Paper No. 231-5
Presentation Time: 8:00 AM-5:30 PM
MODELING OF THE WESTWARD DRIFT OF THE LITHOSPHERE
Global geodynamics is the result of the long-lasting action of large-scale stress sources with different origins. Plate boundary forces and mantle circulation are usually considered to be dominant in driving plate tectonics. However, these contributions are not sufficient to explain absolute plate dynamics. Plates follow a westward mainstream and the lithosphere with long-term angular velocity of about (0.1-0.3)°/Myr relative to the underlying mantle in the deep hotspot reference frame, which may increase up to 1°/Myr if the relative motion of hotspots is considered, e.g., according to the shallow hotspot reference frame model (Cuffaro and Doglioni, 2007). Plate motion is just one, even though likely the most evident global scale asymmetry in geodynamics. Together with other geophysical and geological observations, it suggests an exogenous influence on plate tectonics. After the Seventies, the interest in understanding a role of tidal forces in global geodynamics declined when it was noticed that the torque provided by tides is several orders of magnitudes weaker than the value required to directly speed up the plates. However, the interaction between the stratified mantle convection, the ultra-low viscosity within the Low Velocity Zone (LVZ) and the solid Earth tides could actually explain why plate tectonics appears to be westerly polarized. We realized a mathematical model supporting the observed westward drift of the lithosphere providing both analytical results and computational simulations.
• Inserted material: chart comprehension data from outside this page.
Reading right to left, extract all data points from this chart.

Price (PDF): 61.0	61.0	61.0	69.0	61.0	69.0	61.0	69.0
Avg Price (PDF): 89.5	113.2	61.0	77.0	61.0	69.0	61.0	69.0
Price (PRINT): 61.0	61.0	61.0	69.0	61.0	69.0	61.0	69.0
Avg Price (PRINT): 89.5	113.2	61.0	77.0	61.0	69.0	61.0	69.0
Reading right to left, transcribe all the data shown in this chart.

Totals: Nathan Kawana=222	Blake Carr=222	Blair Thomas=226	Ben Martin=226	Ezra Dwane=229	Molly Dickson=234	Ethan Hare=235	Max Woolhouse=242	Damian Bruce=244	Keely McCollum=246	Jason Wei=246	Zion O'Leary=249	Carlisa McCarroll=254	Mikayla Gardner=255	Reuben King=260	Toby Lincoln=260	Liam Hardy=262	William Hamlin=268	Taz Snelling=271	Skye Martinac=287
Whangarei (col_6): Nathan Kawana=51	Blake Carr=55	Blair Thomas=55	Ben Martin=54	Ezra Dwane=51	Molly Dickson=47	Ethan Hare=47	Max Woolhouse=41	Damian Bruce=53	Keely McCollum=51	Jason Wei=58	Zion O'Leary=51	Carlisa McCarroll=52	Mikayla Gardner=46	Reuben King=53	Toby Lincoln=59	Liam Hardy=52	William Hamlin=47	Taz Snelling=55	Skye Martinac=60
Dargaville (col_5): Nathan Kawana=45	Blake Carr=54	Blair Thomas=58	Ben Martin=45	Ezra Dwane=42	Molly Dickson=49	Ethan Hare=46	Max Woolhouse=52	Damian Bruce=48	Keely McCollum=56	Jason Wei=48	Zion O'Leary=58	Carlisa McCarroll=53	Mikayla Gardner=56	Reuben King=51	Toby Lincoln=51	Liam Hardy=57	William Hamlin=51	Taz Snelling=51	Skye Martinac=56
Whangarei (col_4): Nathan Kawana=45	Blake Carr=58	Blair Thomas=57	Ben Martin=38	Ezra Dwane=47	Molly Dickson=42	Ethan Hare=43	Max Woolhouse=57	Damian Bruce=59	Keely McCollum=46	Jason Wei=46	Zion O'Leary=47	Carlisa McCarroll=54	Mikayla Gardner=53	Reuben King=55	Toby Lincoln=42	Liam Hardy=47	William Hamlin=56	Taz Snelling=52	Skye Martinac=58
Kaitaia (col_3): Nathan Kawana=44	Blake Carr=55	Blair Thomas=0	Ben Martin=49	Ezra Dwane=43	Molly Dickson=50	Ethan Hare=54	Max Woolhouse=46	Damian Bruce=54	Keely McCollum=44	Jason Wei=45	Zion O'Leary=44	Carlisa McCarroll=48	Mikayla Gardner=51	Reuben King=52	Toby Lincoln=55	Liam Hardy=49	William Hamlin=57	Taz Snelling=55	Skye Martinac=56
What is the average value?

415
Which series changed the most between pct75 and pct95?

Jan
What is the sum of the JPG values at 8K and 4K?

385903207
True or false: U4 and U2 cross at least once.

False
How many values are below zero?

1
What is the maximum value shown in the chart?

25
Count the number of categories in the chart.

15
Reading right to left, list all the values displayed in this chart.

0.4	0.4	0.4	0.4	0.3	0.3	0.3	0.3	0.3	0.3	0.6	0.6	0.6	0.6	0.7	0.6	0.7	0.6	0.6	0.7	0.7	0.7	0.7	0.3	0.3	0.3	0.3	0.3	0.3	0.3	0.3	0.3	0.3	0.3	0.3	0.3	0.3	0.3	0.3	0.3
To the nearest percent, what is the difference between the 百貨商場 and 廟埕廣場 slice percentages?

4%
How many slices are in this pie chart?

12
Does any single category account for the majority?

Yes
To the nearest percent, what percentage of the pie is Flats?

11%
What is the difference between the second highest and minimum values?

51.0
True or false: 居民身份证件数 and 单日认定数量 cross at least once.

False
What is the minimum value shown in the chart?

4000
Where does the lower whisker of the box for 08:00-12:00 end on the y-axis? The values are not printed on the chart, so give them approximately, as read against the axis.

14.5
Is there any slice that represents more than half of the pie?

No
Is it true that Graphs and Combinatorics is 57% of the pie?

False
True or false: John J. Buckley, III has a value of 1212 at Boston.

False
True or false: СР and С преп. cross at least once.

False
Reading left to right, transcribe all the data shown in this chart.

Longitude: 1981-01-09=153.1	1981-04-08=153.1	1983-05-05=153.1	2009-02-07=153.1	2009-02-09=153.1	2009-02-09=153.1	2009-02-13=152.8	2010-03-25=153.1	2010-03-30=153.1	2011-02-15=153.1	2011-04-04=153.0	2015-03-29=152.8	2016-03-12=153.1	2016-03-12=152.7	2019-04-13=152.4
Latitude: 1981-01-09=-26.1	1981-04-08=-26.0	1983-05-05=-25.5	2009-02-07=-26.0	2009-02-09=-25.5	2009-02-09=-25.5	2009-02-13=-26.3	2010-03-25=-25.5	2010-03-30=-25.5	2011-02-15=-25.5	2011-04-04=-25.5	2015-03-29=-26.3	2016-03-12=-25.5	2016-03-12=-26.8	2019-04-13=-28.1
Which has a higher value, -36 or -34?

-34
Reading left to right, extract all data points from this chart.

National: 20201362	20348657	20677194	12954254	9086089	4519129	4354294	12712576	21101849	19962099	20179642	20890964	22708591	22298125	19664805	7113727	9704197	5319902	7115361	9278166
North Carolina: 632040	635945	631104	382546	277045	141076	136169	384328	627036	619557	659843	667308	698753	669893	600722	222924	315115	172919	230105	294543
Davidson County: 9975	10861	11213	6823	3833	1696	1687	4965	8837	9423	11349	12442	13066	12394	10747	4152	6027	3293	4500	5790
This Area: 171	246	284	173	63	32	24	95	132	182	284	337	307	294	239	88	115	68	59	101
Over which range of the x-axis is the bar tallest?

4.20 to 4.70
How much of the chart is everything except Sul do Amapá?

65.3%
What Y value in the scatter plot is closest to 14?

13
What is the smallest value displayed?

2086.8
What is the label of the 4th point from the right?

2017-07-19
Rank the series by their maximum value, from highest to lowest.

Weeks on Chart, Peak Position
We demonstrate that the tidal drag of both Sun and Moon allows to explain why absolute plate motions, regardless of the reference frame, show a significant westward component while the variability of angular velocity among plates is controlled by the basal viscosity at the interface between the lithosphere and the mantle in the presence of a basal effective shear viscosity in the order of magnitude of 1016 Pa s within the LVZ atop the asthenosphere. With lower viscosity values, faster velocity would be possible, allowing better compatible with regional geodynamic observations. Reference: Cuffaro, M., & Doglioni, C. (2007). Global kinematics in deep versus shallow hotspot reference frames. In: Foulger, G.R., and Jurdy, D.M., eds., Plates, plumes, and planetary processes, Geol. Soc. Am. Spec. Pap., 430, 359–374, doi: 10.1130/2007.2430(18).